ASSIGNED TASK:
Among the entries below, copy every line that carries the word "ankle".

PROVIDED INFORMATION:
──────

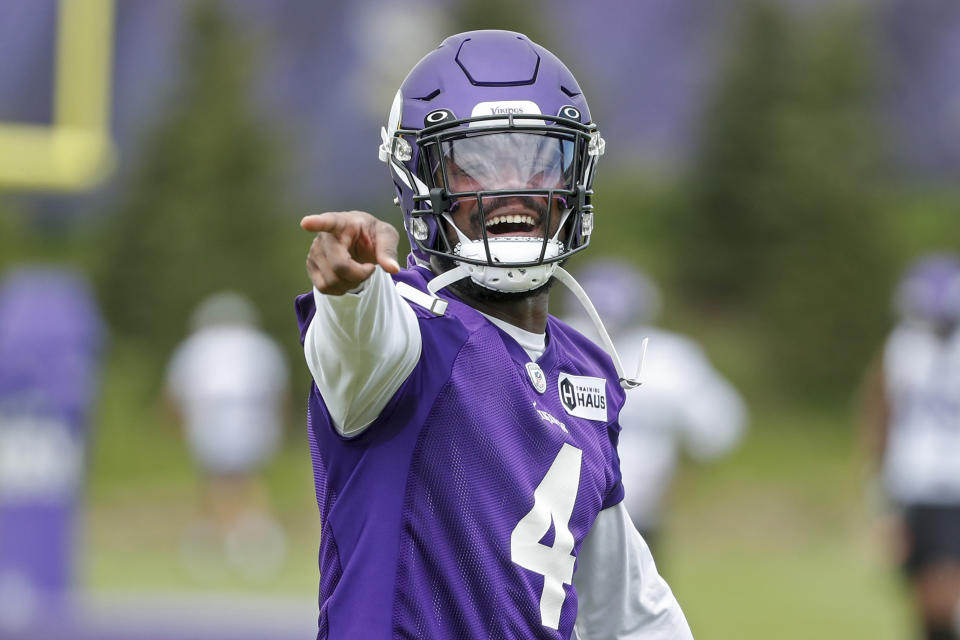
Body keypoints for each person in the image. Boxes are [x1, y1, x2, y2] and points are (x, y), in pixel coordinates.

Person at [294, 30, 692, 639]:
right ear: (418, 180)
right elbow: (361, 340)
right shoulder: (406, 328)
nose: (513, 189)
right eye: (476, 164)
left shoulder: (587, 369)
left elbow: (629, 612)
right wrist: (351, 287)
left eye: (539, 160)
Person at [562, 259, 747, 554]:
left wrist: (681, 473)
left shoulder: (670, 360)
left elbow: (718, 430)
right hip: (562, 515)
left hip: (634, 518)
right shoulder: (551, 346)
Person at [860, 254, 960, 640]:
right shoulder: (903, 347)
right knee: (922, 603)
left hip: (953, 491)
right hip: (912, 486)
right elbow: (880, 417)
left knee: (943, 597)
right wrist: (880, 496)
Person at [166, 291, 289, 580]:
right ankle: (247, 540)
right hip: (249, 414)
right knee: (246, 478)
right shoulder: (259, 346)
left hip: (213, 414)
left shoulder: (197, 346)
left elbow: (176, 392)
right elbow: (278, 390)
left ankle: (232, 542)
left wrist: (176, 424)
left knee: (218, 479)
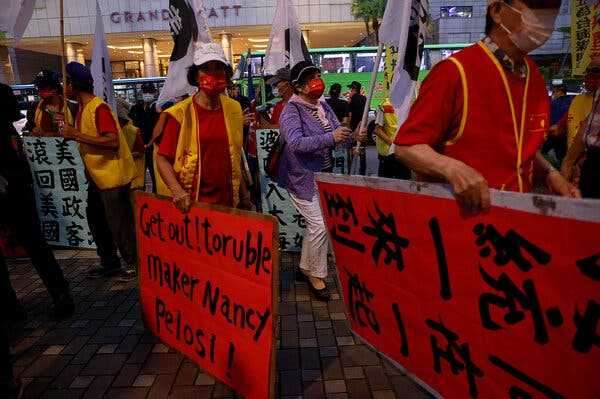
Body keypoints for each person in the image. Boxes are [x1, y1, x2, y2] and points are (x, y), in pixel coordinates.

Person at [393, 0, 578, 213]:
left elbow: (518, 148)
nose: (545, 19)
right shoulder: (454, 72)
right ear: (497, 11)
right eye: (536, 7)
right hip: (461, 223)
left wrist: (550, 174)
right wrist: (452, 169)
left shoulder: (534, 77)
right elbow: (406, 147)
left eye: (551, 10)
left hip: (516, 223)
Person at [277, 60, 364, 301]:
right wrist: (330, 138)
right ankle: (316, 275)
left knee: (317, 225)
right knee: (319, 225)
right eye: (310, 78)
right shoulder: (291, 111)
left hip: (322, 175)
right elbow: (296, 143)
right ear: (299, 86)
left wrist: (353, 135)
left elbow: (339, 135)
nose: (317, 81)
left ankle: (305, 267)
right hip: (300, 178)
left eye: (317, 74)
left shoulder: (323, 106)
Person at [0, 83, 74, 320]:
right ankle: (14, 305)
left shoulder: (8, 129)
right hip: (15, 193)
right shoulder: (12, 125)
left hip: (17, 194)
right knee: (37, 248)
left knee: (37, 247)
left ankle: (58, 295)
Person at [59, 62, 137, 278]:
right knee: (98, 221)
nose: (63, 86)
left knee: (119, 224)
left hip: (112, 179)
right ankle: (110, 261)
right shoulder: (83, 108)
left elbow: (112, 141)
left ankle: (133, 264)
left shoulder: (98, 107)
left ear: (74, 84)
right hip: (97, 178)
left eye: (66, 81)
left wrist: (76, 135)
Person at [156, 42, 252, 212]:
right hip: (193, 205)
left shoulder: (234, 108)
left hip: (229, 203)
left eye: (218, 68)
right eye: (206, 69)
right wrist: (177, 192)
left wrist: (244, 193)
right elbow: (162, 159)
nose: (213, 74)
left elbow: (234, 156)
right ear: (195, 76)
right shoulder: (179, 113)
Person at [561, 76, 600, 198]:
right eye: (588, 71)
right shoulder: (579, 100)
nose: (588, 75)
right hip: (591, 163)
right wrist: (569, 160)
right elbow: (591, 124)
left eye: (595, 71)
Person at [25, 69, 75, 136]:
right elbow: (29, 124)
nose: (40, 93)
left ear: (55, 88)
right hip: (44, 145)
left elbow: (78, 131)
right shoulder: (35, 106)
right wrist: (34, 129)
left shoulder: (72, 107)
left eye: (43, 89)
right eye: (38, 89)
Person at [129, 83, 159, 192]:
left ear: (154, 93)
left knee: (155, 175)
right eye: (145, 92)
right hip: (139, 147)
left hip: (153, 147)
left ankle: (157, 198)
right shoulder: (136, 108)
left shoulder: (157, 108)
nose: (147, 95)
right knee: (139, 178)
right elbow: (132, 126)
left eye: (149, 92)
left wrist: (150, 143)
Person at [374, 99, 411, 179]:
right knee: (386, 186)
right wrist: (394, 145)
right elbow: (378, 130)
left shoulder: (409, 103)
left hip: (403, 153)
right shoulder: (385, 105)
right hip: (388, 154)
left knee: (404, 185)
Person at [117, 98, 146, 190]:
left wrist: (125, 156)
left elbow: (141, 152)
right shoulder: (118, 129)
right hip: (122, 176)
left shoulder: (132, 130)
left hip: (133, 177)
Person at [542, 81, 573, 165]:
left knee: (542, 153)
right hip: (565, 135)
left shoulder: (554, 103)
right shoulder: (572, 102)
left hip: (552, 133)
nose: (553, 94)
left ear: (559, 91)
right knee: (562, 158)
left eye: (554, 91)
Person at [347, 81, 368, 175]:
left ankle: (350, 170)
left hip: (353, 128)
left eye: (351, 88)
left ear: (353, 89)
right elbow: (366, 113)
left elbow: (349, 114)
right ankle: (362, 171)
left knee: (351, 149)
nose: (350, 90)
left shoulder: (351, 99)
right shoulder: (364, 98)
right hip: (362, 127)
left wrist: (349, 127)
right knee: (362, 150)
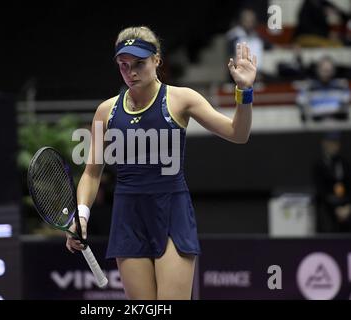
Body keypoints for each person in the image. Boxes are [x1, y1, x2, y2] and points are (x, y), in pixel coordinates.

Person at [66, 26, 256, 300]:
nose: (131, 72)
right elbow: (92, 174)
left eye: (139, 63)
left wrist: (244, 91)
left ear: (157, 60)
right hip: (128, 217)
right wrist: (81, 215)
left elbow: (238, 134)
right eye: (123, 65)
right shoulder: (106, 111)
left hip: (171, 214)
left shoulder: (181, 99)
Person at [313, 131, 351, 233]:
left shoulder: (344, 163)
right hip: (328, 207)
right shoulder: (319, 165)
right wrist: (336, 209)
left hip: (345, 205)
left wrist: (348, 207)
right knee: (326, 220)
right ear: (324, 143)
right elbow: (321, 191)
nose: (333, 146)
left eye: (335, 143)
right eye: (330, 142)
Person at [296, 55, 350, 123]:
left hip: (337, 124)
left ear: (333, 71)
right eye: (324, 70)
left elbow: (345, 109)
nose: (327, 74)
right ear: (318, 70)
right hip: (316, 125)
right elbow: (302, 104)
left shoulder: (341, 86)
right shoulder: (308, 87)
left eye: (329, 70)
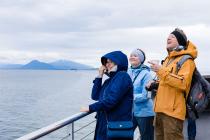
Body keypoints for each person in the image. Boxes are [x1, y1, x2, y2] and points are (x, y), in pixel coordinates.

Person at [147, 28, 198, 140]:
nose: (168, 38)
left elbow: (183, 83)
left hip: (172, 112)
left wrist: (160, 70)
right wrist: (155, 84)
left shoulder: (187, 60)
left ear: (180, 41)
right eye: (168, 37)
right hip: (159, 110)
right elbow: (166, 80)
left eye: (172, 36)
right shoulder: (167, 60)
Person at [81, 51, 133, 140]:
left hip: (115, 124)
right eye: (106, 62)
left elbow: (111, 100)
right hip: (105, 123)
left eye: (110, 62)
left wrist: (90, 107)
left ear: (119, 62)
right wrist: (100, 75)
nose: (107, 65)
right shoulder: (108, 81)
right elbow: (95, 95)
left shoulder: (122, 76)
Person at [127, 48, 155, 140]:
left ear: (141, 59)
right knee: (125, 134)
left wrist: (128, 97)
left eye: (135, 56)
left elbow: (145, 95)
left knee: (146, 137)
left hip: (145, 113)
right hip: (130, 112)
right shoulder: (128, 72)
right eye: (131, 55)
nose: (132, 57)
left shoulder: (146, 74)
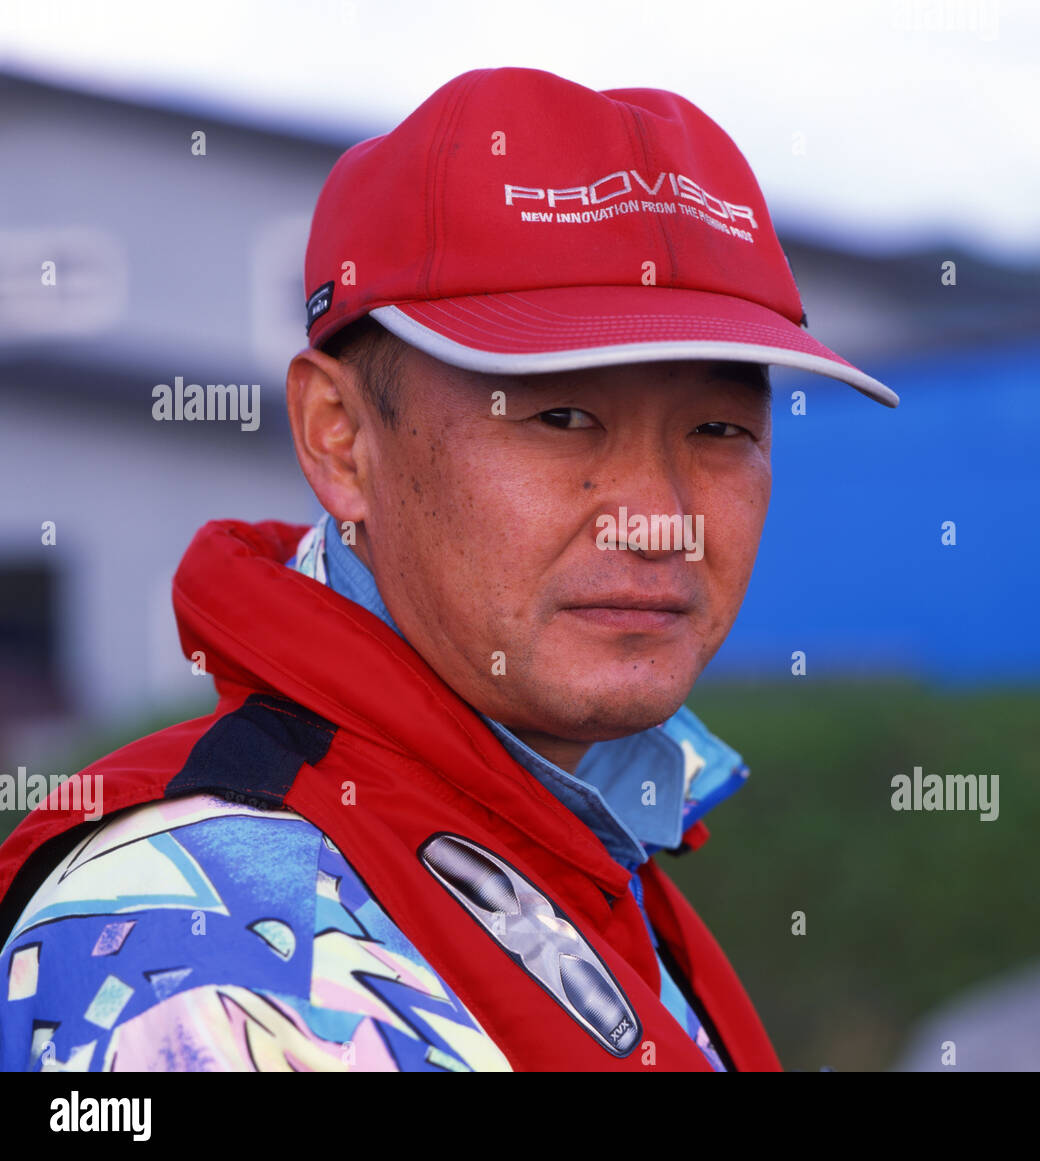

──────

ANSWER FOR THIS EXERCISE:
right ankle: (247, 540)
left ankle: (232, 542)
right ankle: (316, 275)
left ankle: (305, 267)
right ankle: (14, 305)
left ankle: (58, 295)
right ankle: (110, 261)
left ankle: (133, 264)
left ankle: (157, 198)
left ankle: (350, 170)
right ankle: (362, 171)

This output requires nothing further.